Se poi – ed è il secondo tassello – guardiamo alle ragioni addotte da Virginia Raggi per giustificare la sua estemporanea uscita, il paradosso cresce. Infatti la sindaca ha detto che non si ricandiderebbe in virtù della regola pentastellata che impedisce più di due mandati. Il tutto con l’occhio rivolto al reprobo Fabio Fucci, sindaco di Pomezia, a suo tempo elogiato dal Sacro Blog di Grillo perchè «incorruttibile» secondo la definizione di lui data da Salvatore Buzzi ma poi clamorosamente finito nel girone de reprobi e cacciato dal Movimento in quanto deciso a riproporsi ai pometini. Insomma Raggi non si ricandida per dimostrare che neanche Fucci può farlo.
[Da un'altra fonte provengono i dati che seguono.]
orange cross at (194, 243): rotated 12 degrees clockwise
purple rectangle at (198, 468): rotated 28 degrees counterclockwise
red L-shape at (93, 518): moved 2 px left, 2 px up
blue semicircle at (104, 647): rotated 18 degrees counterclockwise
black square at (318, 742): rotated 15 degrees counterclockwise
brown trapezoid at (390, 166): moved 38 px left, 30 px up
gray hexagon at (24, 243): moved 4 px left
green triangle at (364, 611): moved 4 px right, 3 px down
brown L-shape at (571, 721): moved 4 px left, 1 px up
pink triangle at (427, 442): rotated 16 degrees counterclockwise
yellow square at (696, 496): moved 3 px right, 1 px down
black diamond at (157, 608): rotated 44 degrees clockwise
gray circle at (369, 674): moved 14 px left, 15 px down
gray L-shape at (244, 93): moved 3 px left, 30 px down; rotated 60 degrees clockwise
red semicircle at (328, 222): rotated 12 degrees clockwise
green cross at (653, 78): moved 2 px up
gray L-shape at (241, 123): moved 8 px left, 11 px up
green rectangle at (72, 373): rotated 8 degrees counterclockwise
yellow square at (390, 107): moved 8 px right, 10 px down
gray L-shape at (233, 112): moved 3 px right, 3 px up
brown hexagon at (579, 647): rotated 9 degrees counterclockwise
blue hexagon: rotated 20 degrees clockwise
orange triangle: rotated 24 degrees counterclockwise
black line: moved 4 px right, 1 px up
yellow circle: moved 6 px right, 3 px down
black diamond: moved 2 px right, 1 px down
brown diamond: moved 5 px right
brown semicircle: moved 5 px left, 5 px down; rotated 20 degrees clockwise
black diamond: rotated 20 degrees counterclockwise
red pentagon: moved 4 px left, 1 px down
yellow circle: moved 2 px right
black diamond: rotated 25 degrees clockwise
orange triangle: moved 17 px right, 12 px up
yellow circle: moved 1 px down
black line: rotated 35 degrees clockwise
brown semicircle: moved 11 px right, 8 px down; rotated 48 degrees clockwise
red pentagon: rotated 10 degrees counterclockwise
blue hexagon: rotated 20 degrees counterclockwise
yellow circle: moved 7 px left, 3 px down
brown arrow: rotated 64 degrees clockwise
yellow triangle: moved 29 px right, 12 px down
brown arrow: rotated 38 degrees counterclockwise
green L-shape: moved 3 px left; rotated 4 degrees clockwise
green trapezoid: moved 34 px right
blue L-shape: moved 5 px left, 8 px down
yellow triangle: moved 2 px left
Che per un verso è un po’ come usare il cannone per uccidere le mosche e dall’altro conferma la letale caratteristica dei grillini: valgono più le regole interne che gli interessi degli amministrati.

Terzo tassello. Ad attaccare Virginia stavolta è il primo cittadino di Parma, Federico Pizzarotti, nel passato anche lui star del MoVimento e poi detronizzato come si conviene secondo inesorabile parabola a cinque stelle Pizzarotti polemizza con la potente collega perché costei ha chiesto di poter traferire 350 tonnellate di rifiuti romani nell’inceneritore parmense: quello che Pizzarotti giurava di non volere, che invece poi ha autorizzato senza battere ciglio e che adesso brucia montagne d’immondizia. Assieme ad un bel po’ di coerenza.

La replica della Raggi è stata sublime: «Queste cose me le doveva dire in faccia, come faccio io». Sorge spontanea la domanda: ma perché, in quel caso forse il Campidoglio avrebbe smaltito in loco i rifiuti o dirottato altrove la richiesta? No? E allora…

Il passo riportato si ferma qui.